There are many food substances that would be easy to live without, but chocolate? That would be tough for many. However, a chocolate shortage is a distinct possibility if things do not change soon.
Imagine no M&Ms, no Chocolate Bunnies at Easter, no Hershey’s Cocoa on a cold day. The world is facing a cocoa shortage fueled by increased demand and reduced yields. The candy industry is trying to address and potential shortfall.
Chocolate is popular worldwide. Around the globe. consumers reportedly spend over $90 billion a year on some form of chocolate. In 2012, Americans spent $700 million on chocolate for Valentine’s Day alone. The demand for chocolate is expected to grow with expanding global population size and more people in the developing world who can now afford chocolate. However, there are concerns about the future of cocoa production even at current demand levels.
Cocoa Crops and Production
Cocoa production and manufacturing is big business, but the plants are grown on small family farms. In the Ivory Coast, where 40 percent of the world’s cocoa is produced, cacao farming accounts for 15 percent of the country’s gross domestic product. In Ivory Coast and other countries, there are 5 to 6 million farmers in tropical areas who cultivate cacao trees from which cocoa is produced. The typical family cocoa farm is three acres or smaller. Workers extract the seeds (or beans) from the pods. The seeds then ferment and dry to form cocoa liquor, butter and powder. Another 40 to 50 million are employed somewhere on the production chain from farm to manufacturing to store shelves.
Currently 3.7 million metric tons of the crop is manufactured each year. According to industry sources, global cocoa consumption is approaching 3.8 million tons and rising higher.
Mars and other candy companies are working to promote cacao plant stability and help farmers increase yields. Governments and agricultural entities have not invested in cocoa as a crop, like corn, wheat, and soybeans. Consequently, in the tropical regions where it is grown, there has been very little modernization in traditional farming methodology, where a machete is more likely to be used than a plow.
Some reports say the cocoa bean may already be endangered. The crop – Theobroma cacao – is reportedly difficult to grow. The plant thrives along in a thin Equatorial region around the globe. In fact, 98 percent of cacao is grown in just 15 countries. Climate change has affected weather patterns, causing droughts in some areas and floods in others. In addition, diseases have killed plants. Frosty pod rot has killed trees in Latin America. A Southeast Asian moth, known as the cocoa pod borer, has caused millions of dollars in crop losses annually. In addition, many of the cacao farmers are impoverished and cannot afford top-notch seeds, fertilizers and fungicides. Lastly, in some areas, the cocoa trees are being chopped down in favor of more profitable rubber plantations.
Efforts To Remedy Projected Shortfall
Several chocolate manufacturers are trying to address the situation the looming chocolate shortage.

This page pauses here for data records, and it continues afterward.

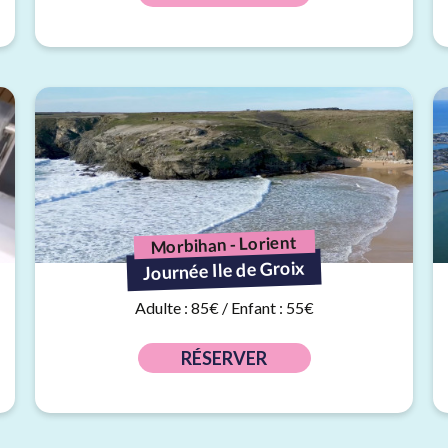
Morbihan - Lorient
Journée Ile de Groix
Adulte : 85€ / Enfant : 55€
RÉSERVER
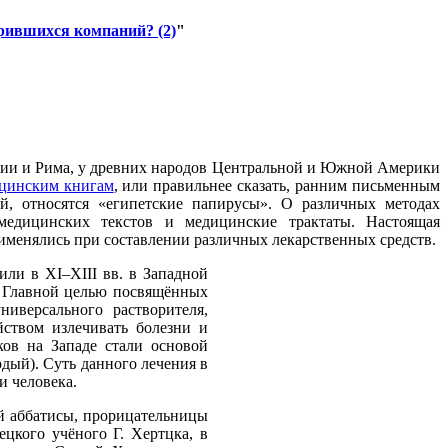
орившихся компаний? (2)
"
ции и Рима, у древних народов Центральной и Южной Америки
цинским книгам
, или правильнее сказать, ранним письменным
й, относятся «египетские папирусы». О различных методах
медицинских текстов и медицинские трактаты. Настоящая
именялись при составлении различных лекарственных средств.
ли в XI–XIII вв. в Западной
. Главной целью посвящённых
иверсального растворителя,
йством излечивать болезни и
ков на Западе стали основой
рдый). Суть данного лечения в
и человека.
й аббатисы, прорицательницы
цкого учёного Г. Хертцка, в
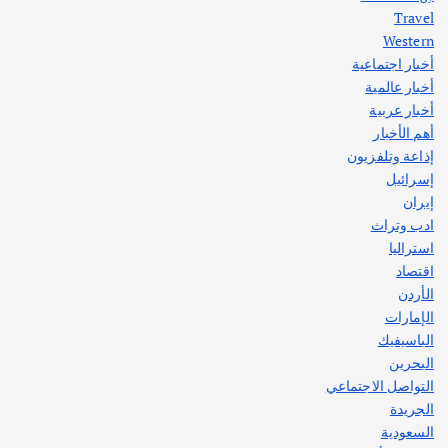
أغسطس 3, 2026
Travel
Western
أخبار اجتماعية
أهم الأخبار
جاليات
غير مصنف
أخبار عالمية
قصة نجاح العراقي عمر الشمري الذي
اصبح بطلاً لأستراليا بلعبة كمال الاجسام
أخبار عربية
يوليو 30, 2026
أهم الأخبار
2
إذاعة وتلفزيون
إسرائيل
إيران
ادب وتراث
استراليا
اقتصاد
الأردن
الإمارات
الباسيفيك
البحرين
التواصل الاجتماعي
الجريدة
السعودية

The makers of numerous popular brands like M&Ms, Dove and Three Musketeers, Mars has launched a Sustainable Cocoa Initiative to study tactics to multiply crop yields. They are looking to purchase more cocoa from farmers who meet certifiable sustainably requirements. In 2011, approximately 10 percent of their cocoa purchases were from certified farms. The goal is to reach 100 percent by 2020.
In the meantime, cocoa prices have gone up far more than other goods, reflecting the growing supply-demand issue. Other changes is manufacturers working on different recipient that replace the cocoa butter and cocoa, the most expensive ingredients in most candy bars, with other cheaper ingredients. These include substitutions like vegetable fat or adding fillers like raisins, nougat and more crunchy, cookie-like elements.
Unless crops increase, or demand declines, there is a chocolate shortage looming. So, whether savoring chocolate to deal with cramps, dementors, a bad day or just as a treat, enjoy it now.